Dans une nouvelle enquête sur la question, la BBC s’est entretenue avec des personnes qui pensent que l’interdiction est arrivée trop tard pour leur santé. Parmi eux, Graeme Farmer, 57 ans, qui vivait dans un chalet près du terrain d’entraînement au milieu des années 1990 et qui a reçu un diagnostic de cancer du sang il y a cinq ans.
« Mes parents… et moi avons vécu là-bas pendant quatre ans. Nous avons tous eu un cancer et nous semblions tous l’avoir eu au cours de la même période », a-t-il déclaré à la chaîne de télévision.
En 2005, le gouvernement de l’île a signé un accord confidentiel avec 3M, le fabricant de la mousse, pour obtenir 2,6 millions de livres sterling (environ 3 millions d’euros) pour le nettoyage du PFAS.
Selon les termes de l’accord, il s’est engagé à ne poursuivre aucune action en justice contre la société. De manière controversée, il engageait également le gouvernement à soutenir l’entreprise si un citoyen poursuivait une action en justice.
L’accord a été tenu secret du public jusqu’à ce qu’un journaliste local obtienne une copie divulguée de l’accord et brise l’histoire en 2021, provoquant une nouvelle vague d’indignation.
Pourquoi les résidents de Jersey demandent-ils maintenant une indemnisation ?
En 2022, le gouvernement de Jersey a mené un programme pionnier pour tester le sang des personnes vivant à proximité de l’aéroport pour les composés PFAS.
Sur les 88 insulaires testés, 70% présentaient des niveaux seuils plus élevés de PFHxS et 30% avaient des niveaux seuils plus élevés de PFOS dans leur sang – les deux composés PFAS.
Après avoir reçu les résultats de leurs tests sanguins, les résidents de Jersey envisagent maintenant leurs options légales.
« Beaucoup de ces personnes ont le sentiment qu’elles ont des problèmes de santé résultant de leur exposition aux produits chimiques PFAS et qu’elles peuvent avoir une sorte de demande d’indemnisation », a déclaré l’avocate de Jersey Eleanor Colley à la BBC.
Son cabinet d’avocats Viberts a parlé à une dizaine d’insulaires de la poursuite d’une demande d’indemnisation financière, dont il est « au début » de l’enquête.
Si cela va de l’avant, Colley pense que cela pourrait être la première action collective concernant les PFAS dans les îles britanniques. 3M a récemment conclu un règlement de 10,3 milliards de dollars (9,4 milliards d’euros) à payer pour tester et nettoyer les produits chimiques des approvisionnements en eau à travers les États-Unis, sans admettre sa responsabilité.
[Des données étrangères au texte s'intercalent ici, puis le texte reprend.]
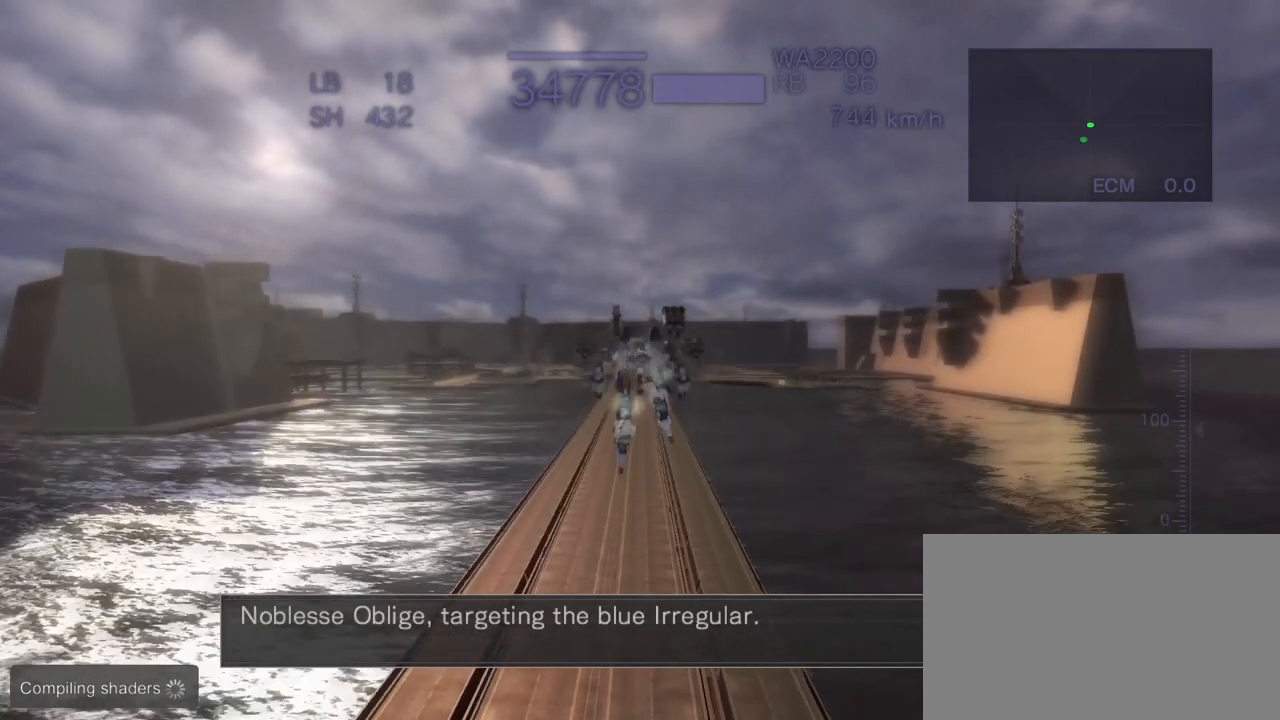
{"buttons": [], "left_stick": "up", "events": [[300, "SQUARE", "down"], [450, "SQUARE", "up"], [500, "CROSS", "up"]]}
« Comme tout le monde, nous aimerions revoir notre santé », a déclaré Farmer. « Mais ce n’est pas possible – cela ne laisse que la compensation financière que tout le monde mérite. »
« A ce stade, nous ne savons pas qui serait un défendeur potentiel, bien qu’il s’agisse probablement d’une entité des États de Jersey et potentiellement du fabricant des produits chimiques », a ajouté Colley.
En réponse au rapport de la BBC, le gouvernement de Jersey a déclaré: « Il n’y a pas d’accord international sur la façon d’interpréter les résultats sanguins, il est donc difficile de tirer des conclusions sur les niveaux dans le sang qui ont été testés.
« Nous avons mis en place le groupe scientifique indépendant PFAS, qui examinera, rendra compte et fera des recommandations au gouvernement sur des sujets convenus. »
3M a déclaré dans un communiqué : « Nous avons pris et continuerons de prendre des mesures conformes à nos valeurs, notamment en remédiant aux PFAS, en investissant dans le traitement de l’eau et en collaborant avec les communautés ».